Netflix’s Trollhunters Relies on Avid Tools for Animation
Trollhunters is an animated series from the mind of Guillermo del Toro. Streaming on Netflix, the show stars Kelsey Grammar, Ron Perlman, Anton Yelchin, and Steven Yeun and Charlie Saxton.
Written by Editor Graham Fisher
I come from a background in documentary editing, which, on the surface, is the polar opposite of animation editing. In documentary you will be given two hundred hours of footage and told to go make something. There’s no script and the story is found in the edit. Discovering the power of editorial in that environment, I came to animation with the sense that nothing is set in stone and that perhaps the director and I are Dr. Frankenstein, and all the various components of the episode from storyboards, to dialog, to sound and music are the various organs. It’s our job to knit them together in a way where our monster can come to life.
Guillermo del Toro is very hands-on. In addition to co-directing the two pilot episodes, he gave detailed notes on everything in the production from character thru-lines to camera choices. After we had built the animatics for a quarter of the episodes, there was a day that Guillermo had lead editor John Laus stop playback. Del Toro picked up a phone to cancel his upcoming flight. The room became still with tension, the worry being that Guillermo had some big changes to make, but they soon discovered he was booking out the next day to binge-watch all of Trollhunters’ episodes. Guillermo admittedly had been converted into a fan. He just wanted to binge-watch his new favorite TV show!
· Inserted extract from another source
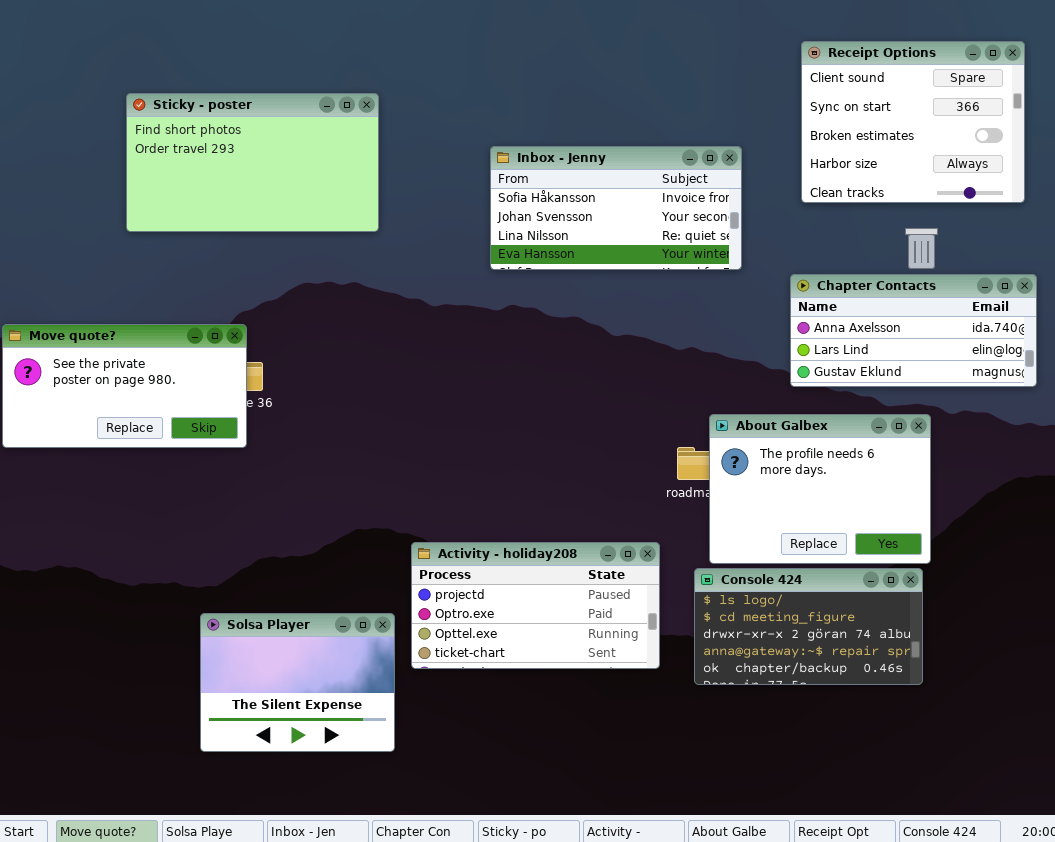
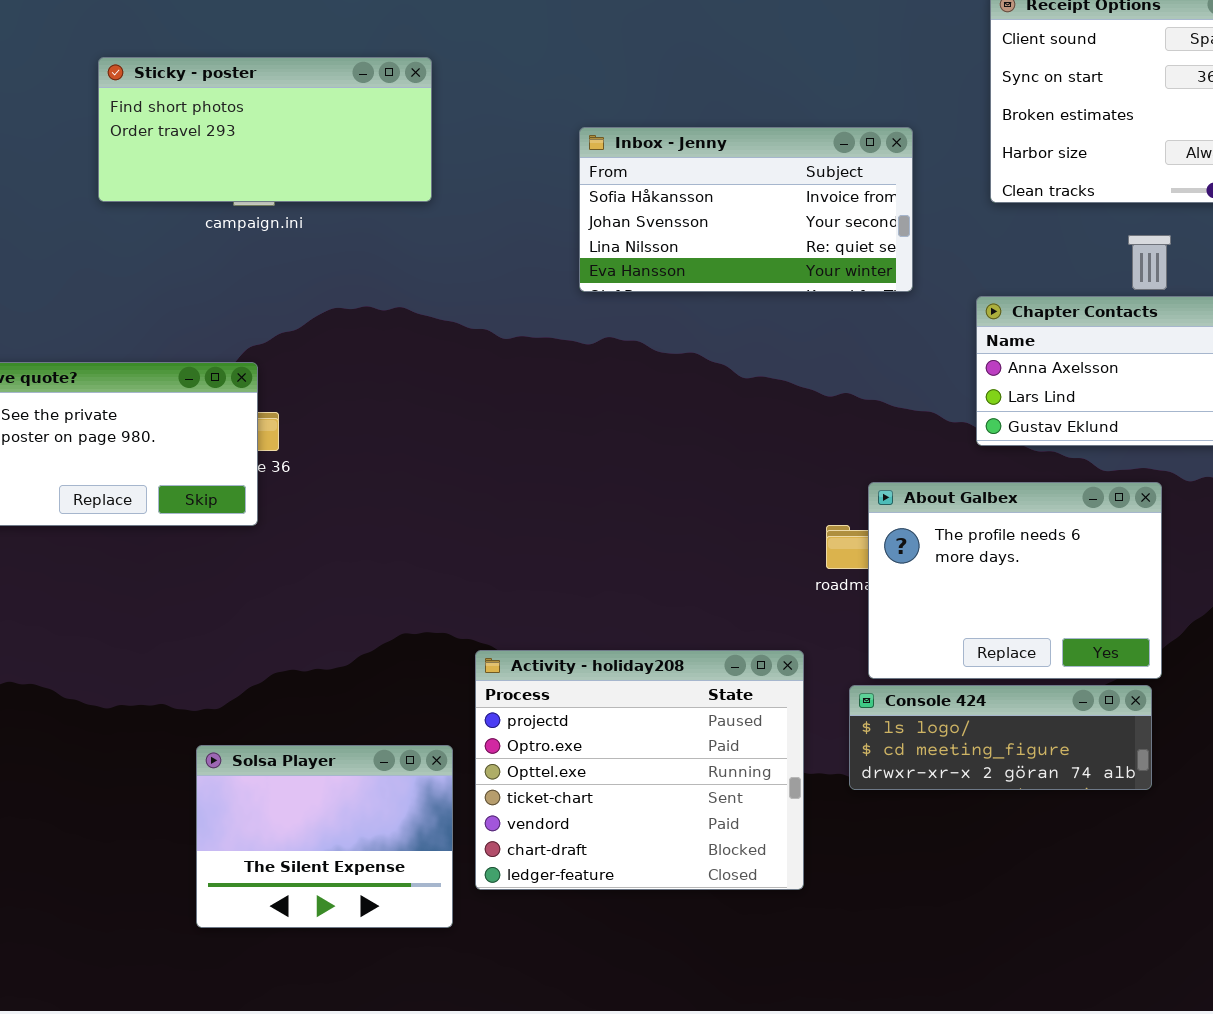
Sticky - poster: [126,93,379,232] -> [98,57,432,202], resized
Activity - holiday208: [411,542,660,669] -> [475,650,804,890], resized
Console 424: [694,568,923,685] -> [849,685,1152,790], resized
Guillermo del Toro in the edit bay
For me, the process of editing Trollhunters has been pure creative bliss. The one rock-solid constant in the middle of a big TV production has been Avid Media Composer.
Graham Fisher, Editor
With Guillermo del Toro leading the charge, we’ve pushed for the biggest show possible. Many scenes required us to max out all twenty-four of Media Composer | Ultimate's (formerly Media Composer) audio tracks to build the sound design and walla for hordes of vicious goblins. But often, in nearly the same breath, the show has required a very spare character-driven moment with minimal sound and music. Every sound and music cue (or lack thereof) can serve to inspire and inform the animators and VFX departments. The AudioSuite filters have been invaluable, often layered with EQ settings. From reverb, to time compression expansion to pitch shifting, we’ve used a lot of Avid’s audio filters on this show.
Rob Stone, Dean Jackson, Graham Fisher, Joel Fisher, Magdiela Duhamel, Sarah Baluch, Michael Laus, James Hereth, and John Laus
While building the storyboard animatics, Media Composer’s tools have also helped us to manipulate everything from a character’s eyeline to mocking up camera moves and lens choices. Avid’s tools gave us a leg up on pushing the limits in animation.
Trollhunters Season 1 Episode 12
Avid has helped our editorial team collaborate with easy access to each other’s projects. Trollhunters has an evolving story with fantastical creatures. In a practical sense this means the editorial team experienced shifting ground with a lot to invent and a lot to track. Between Lead editor, John Laus, editor, Dean Jackson, and myself as editor, we were able to easily open each other’s episodes to cross reference creative decisions. Our assistant editor team also helped with assemblies and the tremendous amount of media management the project threw at them. Avid made collaboration a breeze.
I was very lucky working with director Andrew Schmidt, who shares similar sensibilities and has been tremendously collaborative. We frequently went off-road, adding scenes or embellishments. There have also been some scenes where I presented Andrew with an alternate version. Using Avid’s compositing tools, and sometimes rough sketches from a pad, Avid enabled me to mock up a new take on a scene, and nearly all of these edits are now in the show.
Edit Bay with Andrew Schmidt and Graham Fisher
It was a family event working on Trollhunters. I had the pleasure of sharing edit bay walls with my twin brother, Joel. While the pilot episodes were taking shape, Joel created sound effects using the rim of a wine glass. When final mix arrived, Guillermo made sure the sounds stayed in the mix!
For me, the process of editing Trollhunters has been pure creative bliss. The one rock-solid constant in the middle of a big TV production has been Avid Media Composer. When you’re making as many episodes as we did as quickly as we were, there’s no time for an outage. Production started on the pilot episodes in October 2014. Two years after beginning we had zero failures in this system. It’s incredible.